[Question] Scorer execution order enforcement
Closed this issue · 4 comments
Hi,
Is there a way to enforce Scorers order of execution? For example, if I have two scorers (scorer-a and scorer-b) as part of the task, is there a ways to start evaluating scorer-b only after evaluation for scorer-a completed?
I'm trying to find a simple way to introduce custom scorer that will evaluate output of other scorer by storing/retiring key/values from sample "store". For example, after model_graded_fact
completes and stores some data into "store" to access the "store" from a subsequent Scorer for additional logic.
For now I was considering two options:
- write a custom Scorer to replicate built-in
model_graded_fact
and add additional functionality - introduce "completion" flag into "Store" that will be set by wrapper to
model_graded_fact
, and the new scorer will wait for the flag to be populate to indicate thatmodel_graded_fact
is completed.
@dragonstyle can probably comment better on this, but I think for this use case you might want to create a single scorer that produces multiple metrics: https://inspect.ai-safety-institute.org.uk/scorers.html#scorer-with-multiple-values
Are the scorers executed sequentially (for a given Sample)? Is there a facility to exchange information between the scorers other than "Store"?
I could not find scorer information in the Task-state class.
Scorers are run sequentially for each sample. The store is the only method of coordination between scorers I believe.

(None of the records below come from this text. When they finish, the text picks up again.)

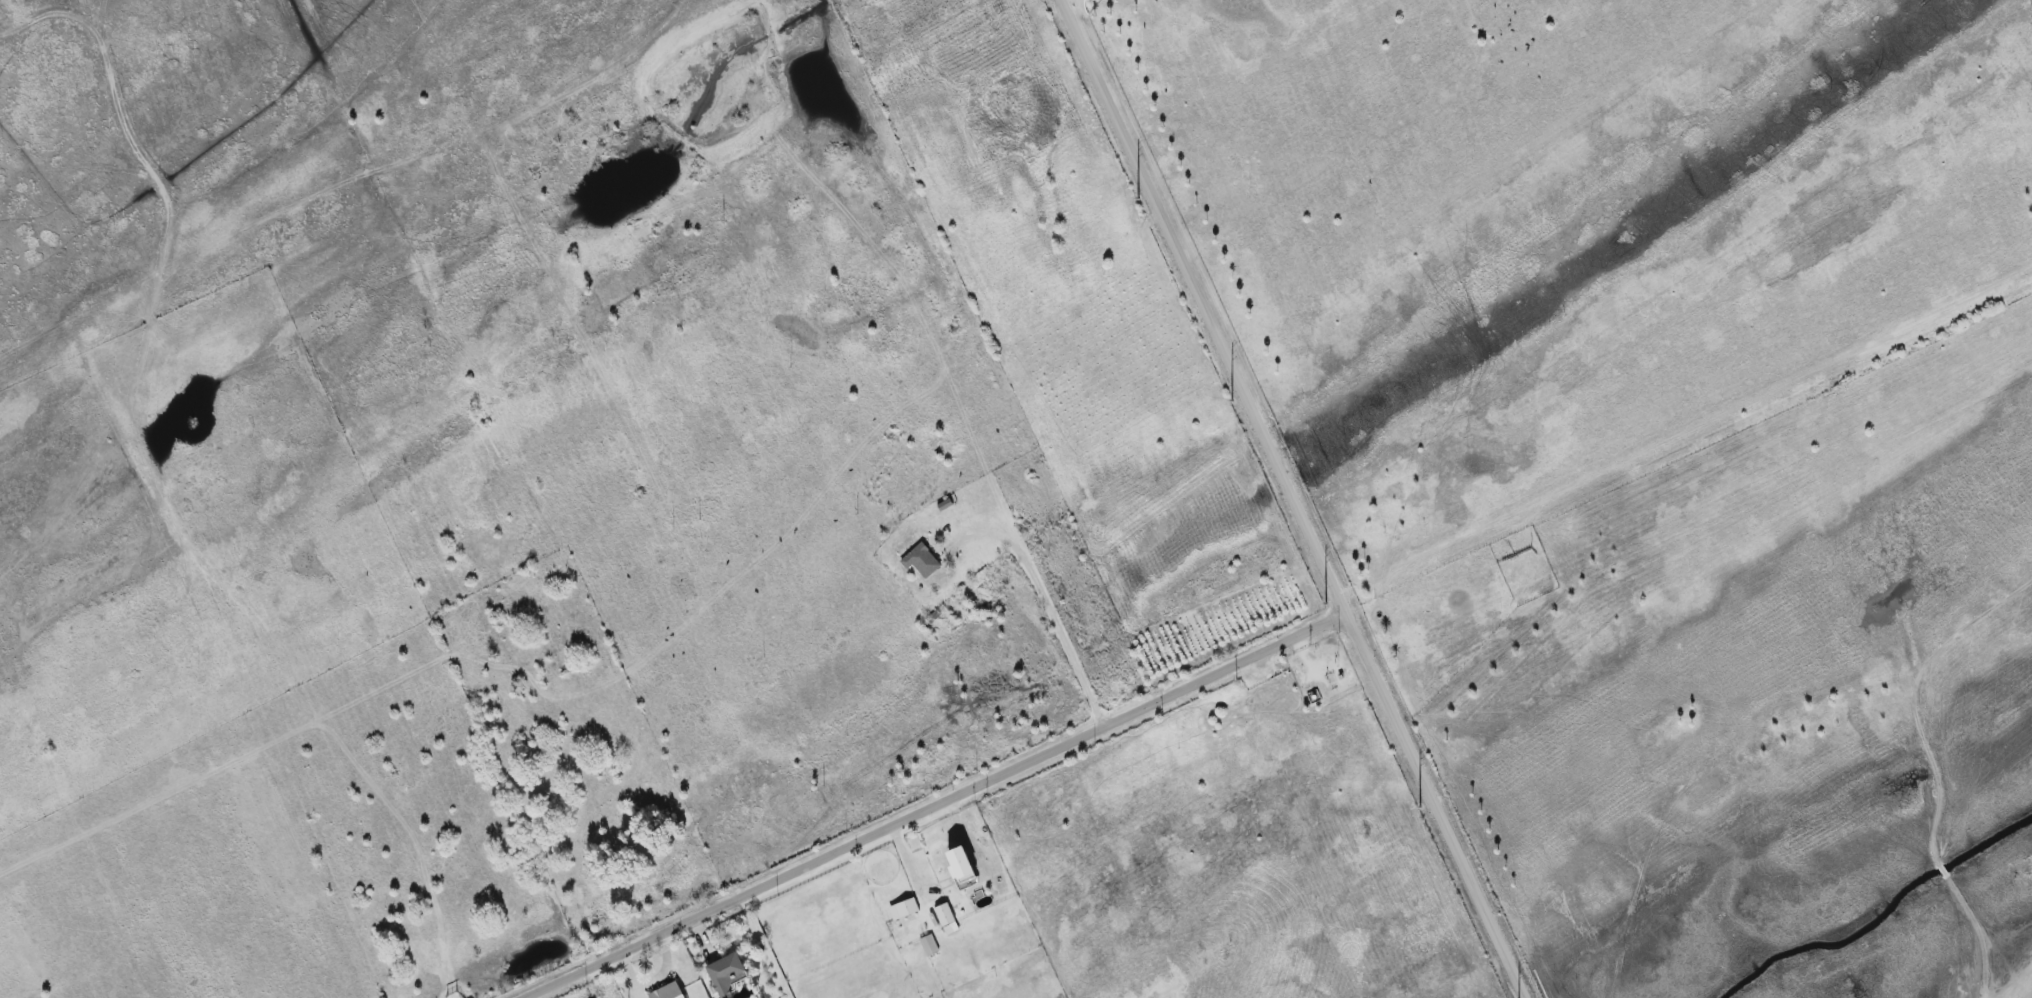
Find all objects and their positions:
road: (1204, 307)
building: (921, 561)
road: (1049, 601)
road: (937, 805)
road: (1436, 806)
building: (962, 869)
building: (904, 909)
building: (947, 920)
building: (929, 945)
building: (727, 974)
building: (668, 992)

I agree with @Jallaire here that if the scoring gets very complex, it will often make sense to just create your own standalone scorer that just emits a dict[str, float] (or whatever). Emiting a dictionary as a score value is will handled through the result of the system (you can map metrics onto each score in the dictionary, for example) and it will ultimately resolve into multiple named scores in the result.
This also would allow you to create a pretty readable set of code to deal with the complexity (I think since the coordination between scorers will be through loose data structures and order, it will be inherently fragile and hard to reason about). I don't fully know your use case, so take my thoughts with appropriate grains of salt!
@dragonstyle , thank you! The use case is to use model_graded_fact
as step one. In step 2, in case that model_graded_fact
evaluates the answer as incorrect, to use have additional LLM call that will produce reason for incorrect answer. Both "Correct/Incorrect" by model_graded_fact
and the reason-code should appear as a separate scorer in the inspect view
. Since I wanted to use built-in model_graded_fact
, I wrote wrapper that intercepts the response and writes needed information for the next step into "Store". I might combine both steps as you have suggested in a single scorer.